The mill houses may have been better than the rural hovels, but the conditions for the first Shankill residents were atrocious most houses were condemned within 20 years of being built. However, the rate of building could not keep pace with the influx of people. This, combined with the low wages resulted in as many as three families living in one house six to eight people would be found loving I one room alone. By 1890, much of the Shankill had been built and housing was appearing in the woodvale area. In 1892 the Woodvale park was opened. Its role was to give the tightly packed community of the greater Shankill some open space( most houses had no gardens) and an area in which to engage in sports and other activities. Engineering and shipbuilding were the industrial growth areas over the turn of the century. Most of Shankill's second generation found employment making linen machinery in Mackie's Engineering Works or in the shipyards where many had a role in the construction of the Titanic.

In the second decade of the 20th Century, hundreds of Shankill Road men joined the old Ulster Volunteer Force, determined to resist Home Rule. During 1912, Unionist objection to the 3rd Home Rule Bill translated into the signing of The Covenant, a document stating the people's opposition to this proposal. On 28th September, 471,414 people including 234,046 women, signed the petition some in their own blood in over 500 venues across Ulster. This day became known as Ulster Day and a mural depicting this event can be seen on the Shankill. With the beginning of the First World War, the men of the old Ulster Volunteer Force joined the 36th Ulster Division of the British Army as the West Belfast 9th Battalion Royal Irish Rangers, and at 7.30am on 1st July 1916, they went over the top of the trenches in the Battle of the Somme. Almost an entire generation of Shankill men was killed, and tragedy touched virtually every household. Out of the 760 men who fought in the regiment, only 76 returned.
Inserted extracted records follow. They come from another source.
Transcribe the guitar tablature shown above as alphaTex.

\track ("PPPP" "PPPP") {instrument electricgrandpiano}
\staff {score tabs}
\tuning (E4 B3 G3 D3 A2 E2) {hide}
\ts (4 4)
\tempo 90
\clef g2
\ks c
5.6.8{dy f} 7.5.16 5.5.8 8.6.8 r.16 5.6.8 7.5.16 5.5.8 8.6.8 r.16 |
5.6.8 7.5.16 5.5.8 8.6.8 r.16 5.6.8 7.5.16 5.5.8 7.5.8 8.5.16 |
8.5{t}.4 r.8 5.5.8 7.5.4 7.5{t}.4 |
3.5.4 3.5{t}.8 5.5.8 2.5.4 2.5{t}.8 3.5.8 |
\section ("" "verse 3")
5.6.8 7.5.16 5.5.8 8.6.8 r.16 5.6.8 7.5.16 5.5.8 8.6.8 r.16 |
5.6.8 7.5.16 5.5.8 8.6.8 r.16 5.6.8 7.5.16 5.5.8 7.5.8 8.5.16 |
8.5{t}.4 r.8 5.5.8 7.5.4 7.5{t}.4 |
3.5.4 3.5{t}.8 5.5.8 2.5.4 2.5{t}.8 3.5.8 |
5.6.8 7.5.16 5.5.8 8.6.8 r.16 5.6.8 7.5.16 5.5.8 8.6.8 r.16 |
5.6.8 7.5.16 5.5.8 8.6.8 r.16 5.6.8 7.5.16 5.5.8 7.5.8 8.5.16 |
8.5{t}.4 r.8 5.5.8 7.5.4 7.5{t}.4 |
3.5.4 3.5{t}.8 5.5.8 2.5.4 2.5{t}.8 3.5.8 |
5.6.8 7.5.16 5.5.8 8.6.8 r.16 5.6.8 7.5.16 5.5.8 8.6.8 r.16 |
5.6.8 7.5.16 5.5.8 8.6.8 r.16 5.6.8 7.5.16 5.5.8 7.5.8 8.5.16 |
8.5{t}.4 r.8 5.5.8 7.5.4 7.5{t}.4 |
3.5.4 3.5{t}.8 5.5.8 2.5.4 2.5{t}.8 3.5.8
Unemployment grew dramatically in the Great Depression of the 30's. No welfare benefits existed and to combat this the Government introduced Outdoor Relief. The result of this was degrading work and means testing. In October 1932, for the first and only time, the people of the Shankill and the Falls fought together in opposition to the Stormont Government during the Hunger Riots. The Shankill did not escape loss on World War Two. Many men lost their lives on foreign battlefields and in 1941, over 100 people died in the Woodvale and in Percy Street during the nigh raids of the Luftwaffe.

Industries such as linen and textiles, shipbuilding and engineering were in serious decline by the 1960's and as a result unemployment began to grow. Redevelopment of the area and the start of the Troubles followed. In the ensuing years, the Shankill population dropped from 76,000 to 26,000.Over a thirty-year period the Greater Shankill and its residents were subjected to numerous bomb explosions and shootings, the most horrific being what is now known as the Shankill Bomb. On the 23rd October 1993, the Shankill suddenly became a scene of carnage and despair when a bomb went off in Frizzells Fish Shop. Ten people were killed including one of the bombers.